Additionally, we are starting to look at how specific circuit elements in different regions of the striatum might interact across the whole area to produce the kinds of behaviour we see in these simple tasks. We don’t think the striatum is a monolithic structure where all regions in a given context are doing exactly the same thing. There are always multiple parallel mechanisms that the brain is employing to try and control behaviour and it is the interaction of those parallel mechanisms that results in the behaviour we see.
About Dr Joe Paton
Joe Paton received his undergraduate degree in Biology from Tufts University in 2000. After a brief stint as a technician in the lab of Bill Newsome at Stanford, in 2002, Joe started work towards his PhD at Columbia University in the laboratory of Dr.
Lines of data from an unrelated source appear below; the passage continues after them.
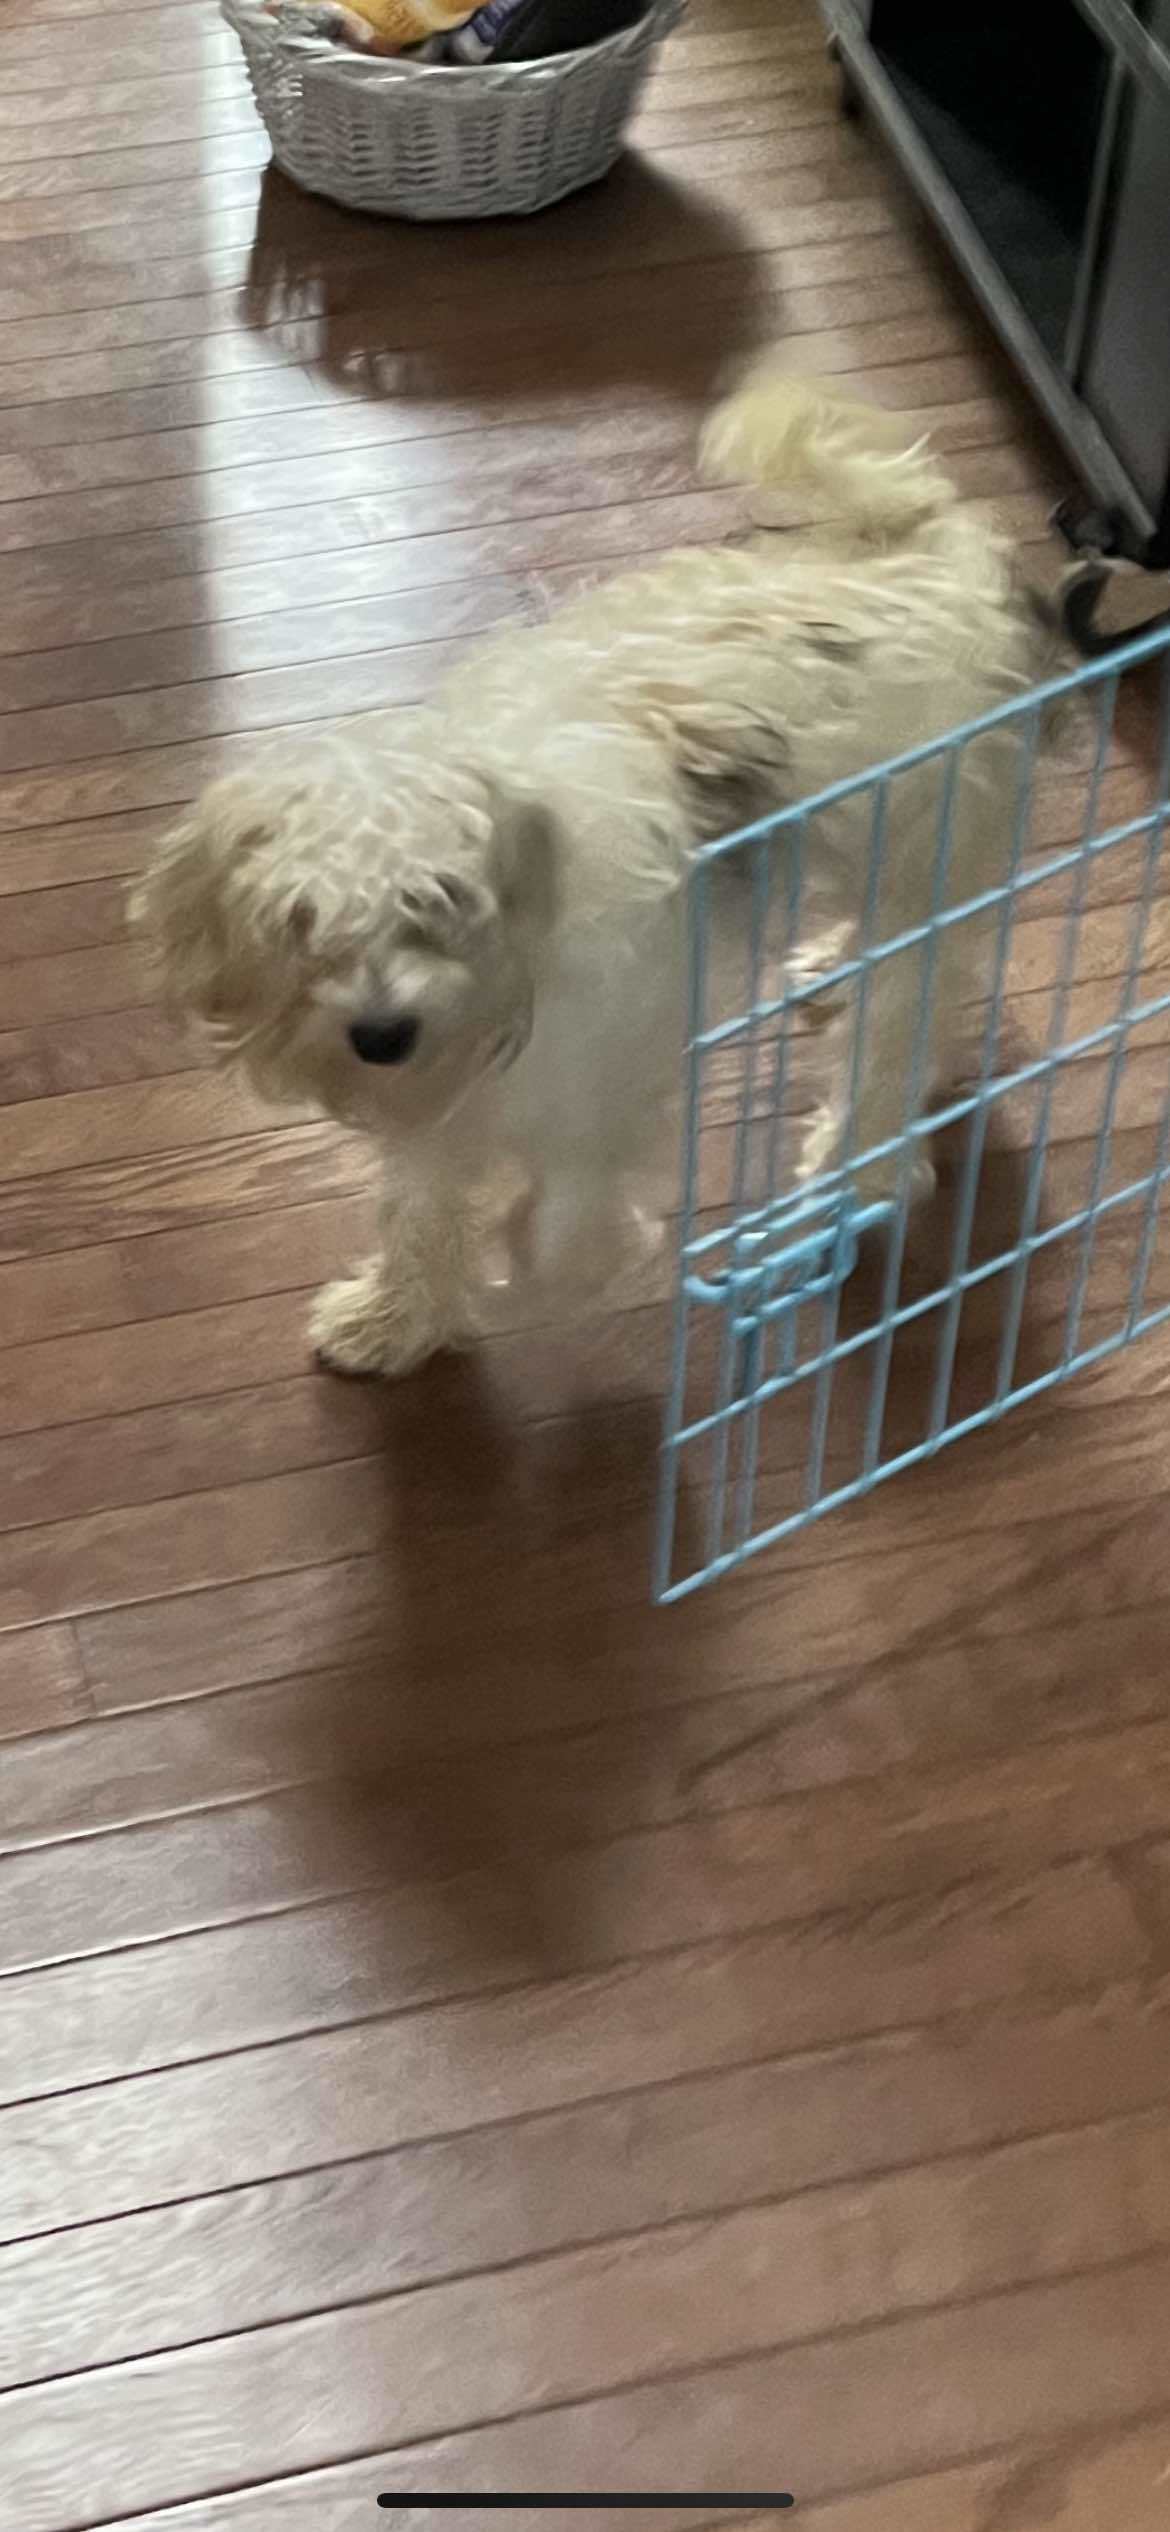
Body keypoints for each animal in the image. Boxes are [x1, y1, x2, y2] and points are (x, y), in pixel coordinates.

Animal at [134, 367, 1053, 1377]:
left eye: (440, 899)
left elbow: (566, 1222)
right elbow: (419, 1208)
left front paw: (545, 1271)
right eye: (302, 922)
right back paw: (829, 968)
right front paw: (397, 1319)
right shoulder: (448, 1097)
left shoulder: (601, 1078)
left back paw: (865, 1167)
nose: (381, 1033)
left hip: (927, 863)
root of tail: (928, 553)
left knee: (900, 1029)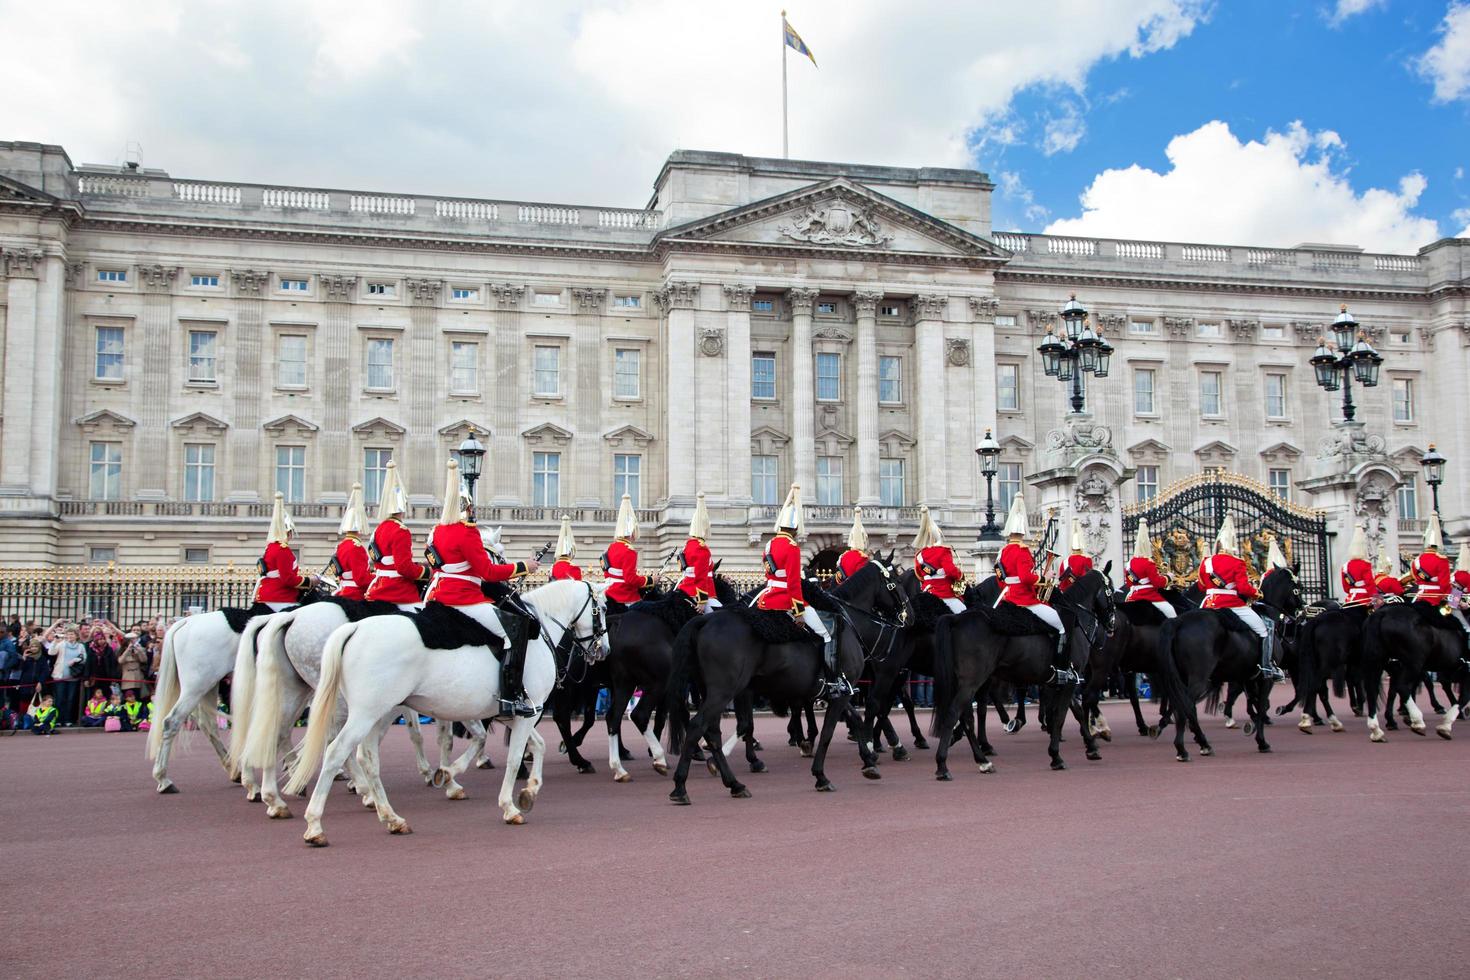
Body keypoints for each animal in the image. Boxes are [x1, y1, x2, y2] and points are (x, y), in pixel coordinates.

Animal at [283, 578, 605, 846]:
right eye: (601, 609)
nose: (602, 650)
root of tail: (356, 627)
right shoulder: (528, 710)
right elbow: (514, 758)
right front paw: (508, 805)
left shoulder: (518, 713)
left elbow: (536, 746)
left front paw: (527, 791)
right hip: (365, 714)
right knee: (335, 751)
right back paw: (314, 824)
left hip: (375, 714)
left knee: (367, 758)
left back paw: (390, 817)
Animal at [667, 558, 905, 805]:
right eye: (897, 580)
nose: (909, 614)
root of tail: (704, 619)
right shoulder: (839, 692)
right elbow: (827, 733)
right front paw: (821, 775)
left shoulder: (838, 689)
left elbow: (855, 719)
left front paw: (868, 760)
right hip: (723, 691)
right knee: (698, 726)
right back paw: (681, 786)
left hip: (713, 691)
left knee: (711, 732)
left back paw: (734, 783)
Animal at [929, 570, 1111, 775]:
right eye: (1110, 591)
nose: (1111, 625)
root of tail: (957, 618)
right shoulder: (1071, 680)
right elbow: (1060, 716)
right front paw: (1056, 756)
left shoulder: (1063, 680)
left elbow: (1076, 711)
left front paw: (1091, 746)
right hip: (972, 682)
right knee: (954, 713)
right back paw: (943, 765)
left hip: (967, 682)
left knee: (967, 717)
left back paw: (982, 760)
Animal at [1152, 564, 1305, 764]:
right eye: (1299, 587)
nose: (1302, 614)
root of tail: (1178, 622)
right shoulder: (1266, 678)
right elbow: (1261, 704)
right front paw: (1262, 741)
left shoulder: (1247, 677)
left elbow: (1253, 702)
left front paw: (1252, 726)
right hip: (1199, 679)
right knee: (1186, 705)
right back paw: (1187, 747)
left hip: (1183, 677)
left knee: (1180, 704)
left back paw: (1194, 741)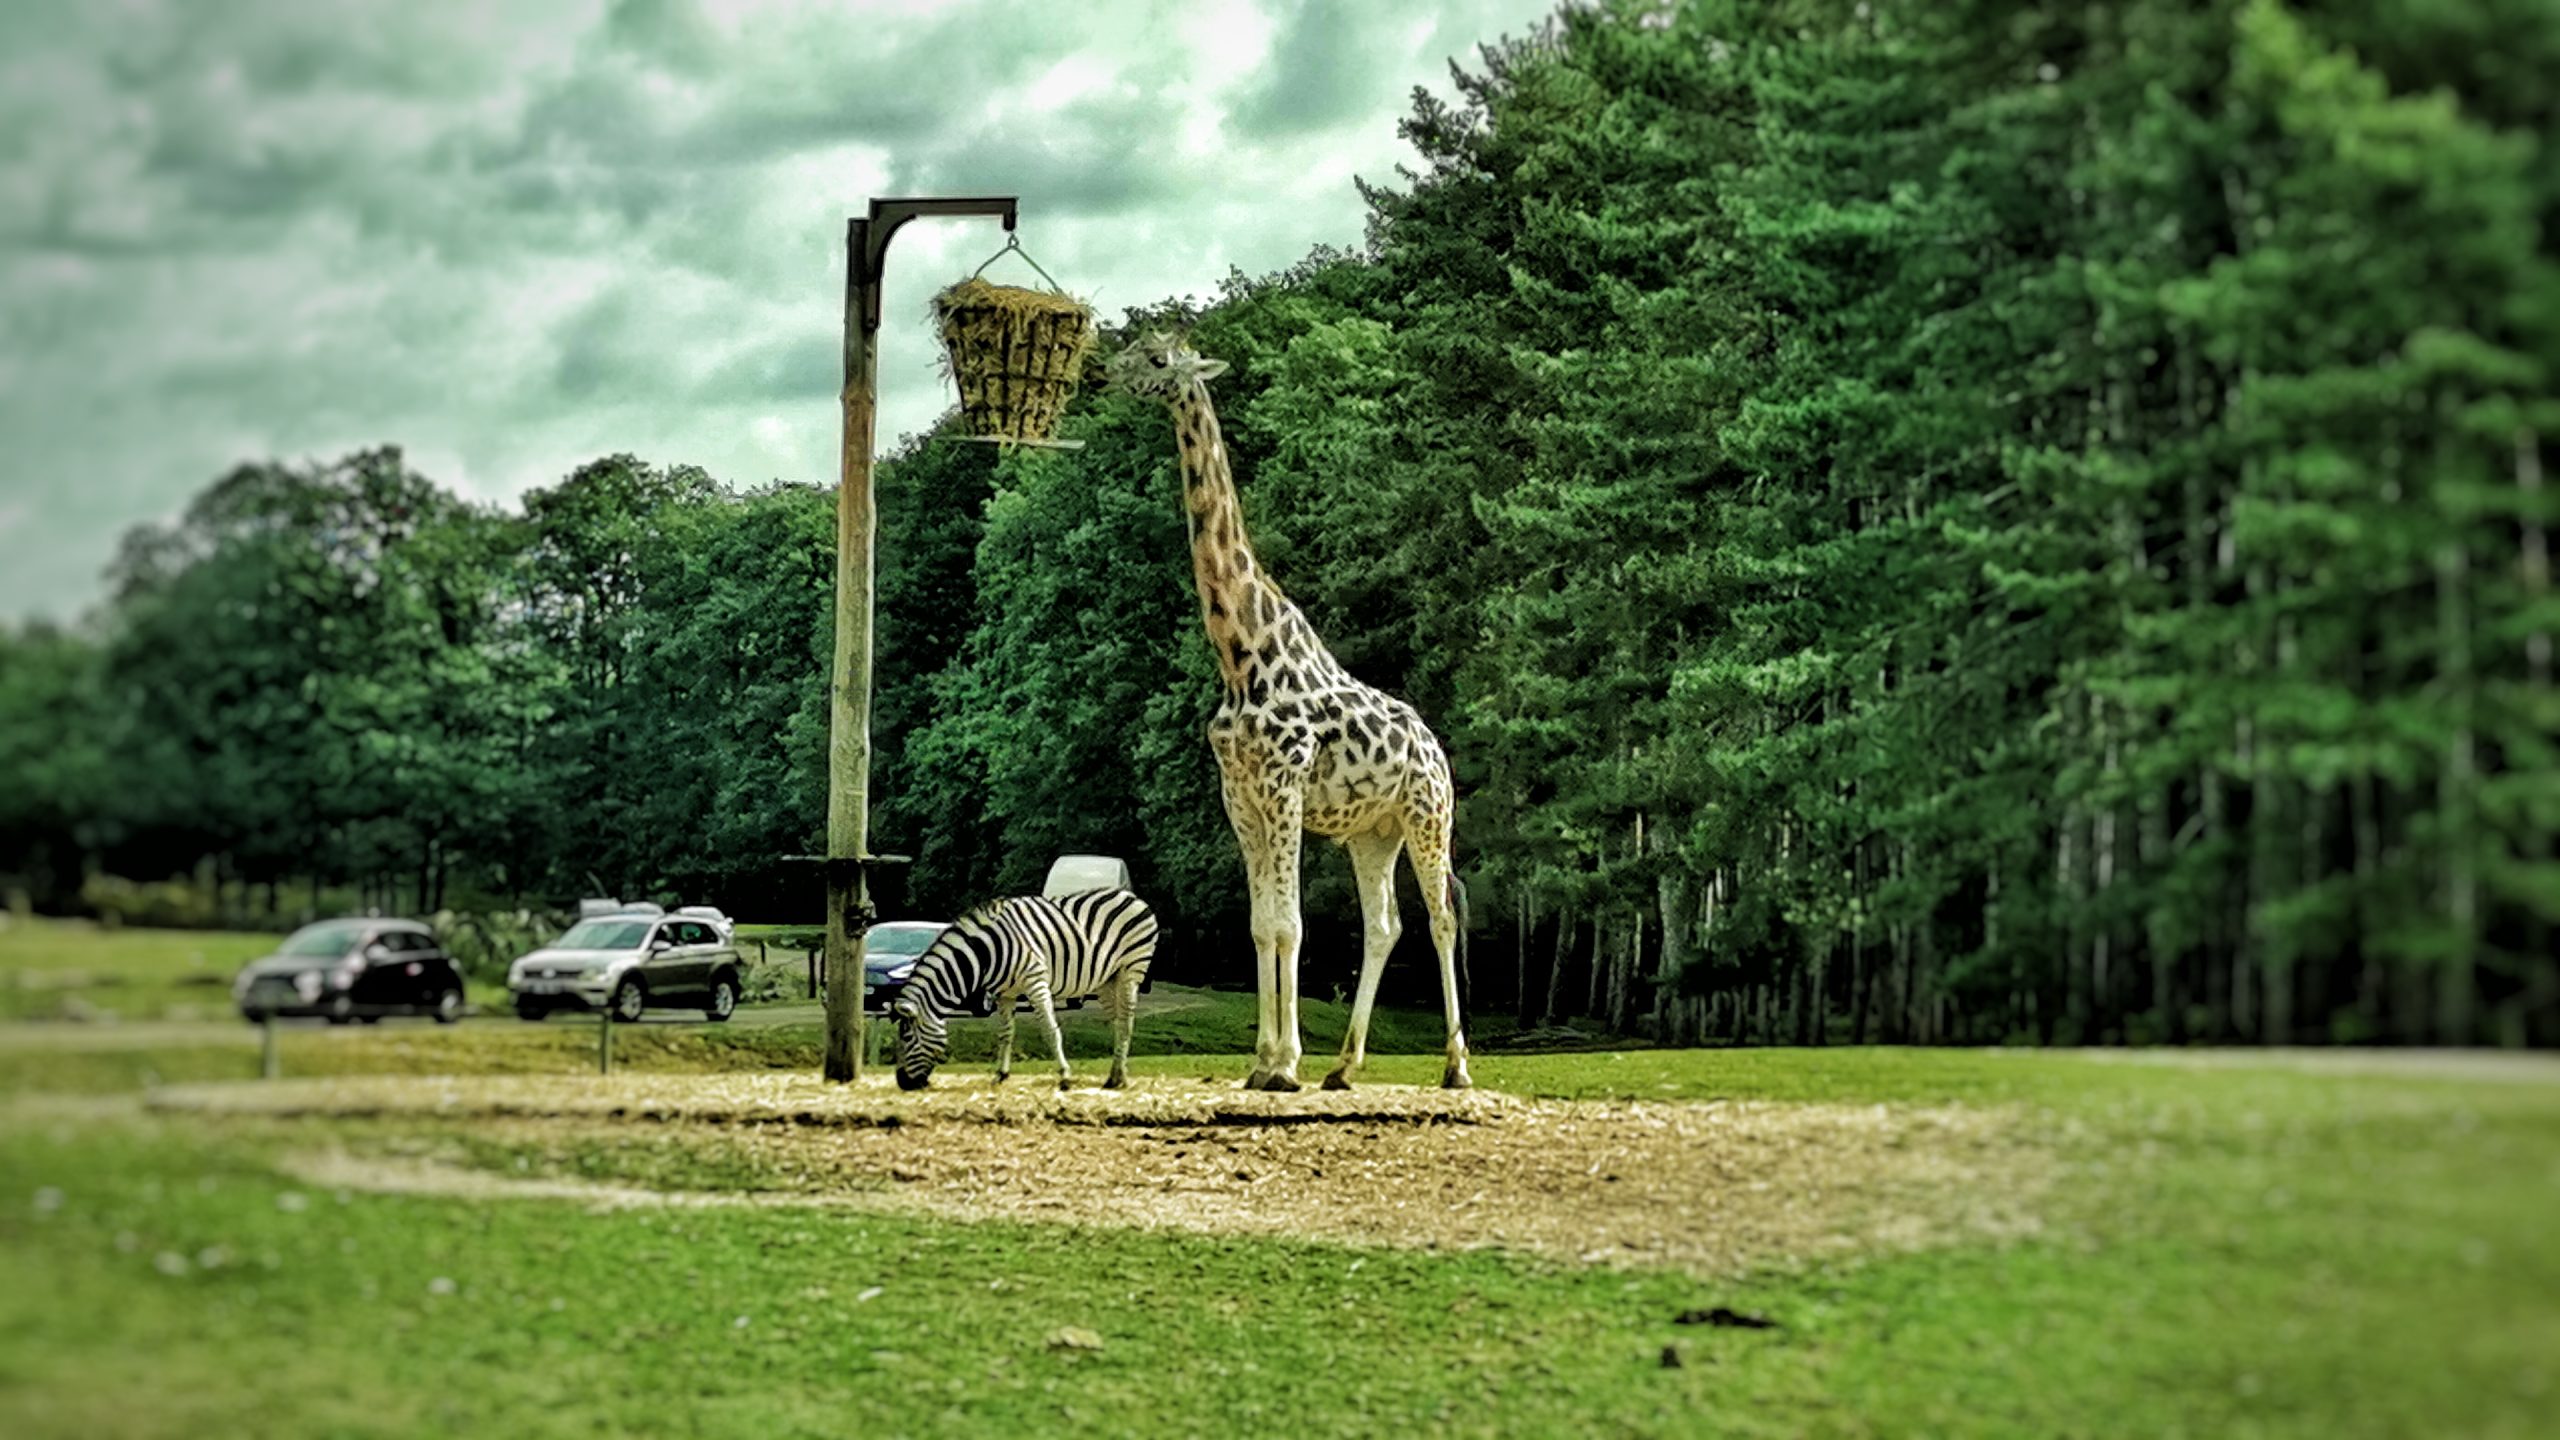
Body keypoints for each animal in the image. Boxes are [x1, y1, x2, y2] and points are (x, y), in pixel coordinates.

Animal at [1107, 332, 1472, 1091]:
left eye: (1156, 361)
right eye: (1135, 346)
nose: (1103, 373)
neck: (1240, 654)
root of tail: (1437, 749)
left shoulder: (1285, 788)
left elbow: (1291, 925)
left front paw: (1284, 1064)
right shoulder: (1240, 796)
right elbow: (1262, 923)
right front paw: (1264, 1061)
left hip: (1428, 814)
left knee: (1441, 918)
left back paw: (1456, 1066)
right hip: (1374, 832)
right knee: (1386, 925)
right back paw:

Daniel Salzman, where he studied the neural mechanisms that underly learning about positive and negative value in the primate limbic system. In 2008, Joe received his PhD with distinction and joined the Champalimaud Neuroscience Program as a Fellow, becoming a Principal Investigator in 2012. At Champalimaud, his lab seeks to understand the algorithms and circuit mechanisms underlying cognitive behaviours, with a particular focus on temporal processing. In 2017, he became an HHMI International Research Scholar and joined the Fulbright Commission in Portugal, as a member of its Executive Board. At Champalimaud, Joe has been the Director of the International Neuroscience Doctoral Programme since 2017, as well as Co-Director of the Cajal advanced summer training Course in Computational Neuroscience. He became the Director of the Champalimaud Neuroscience Programme in 2019.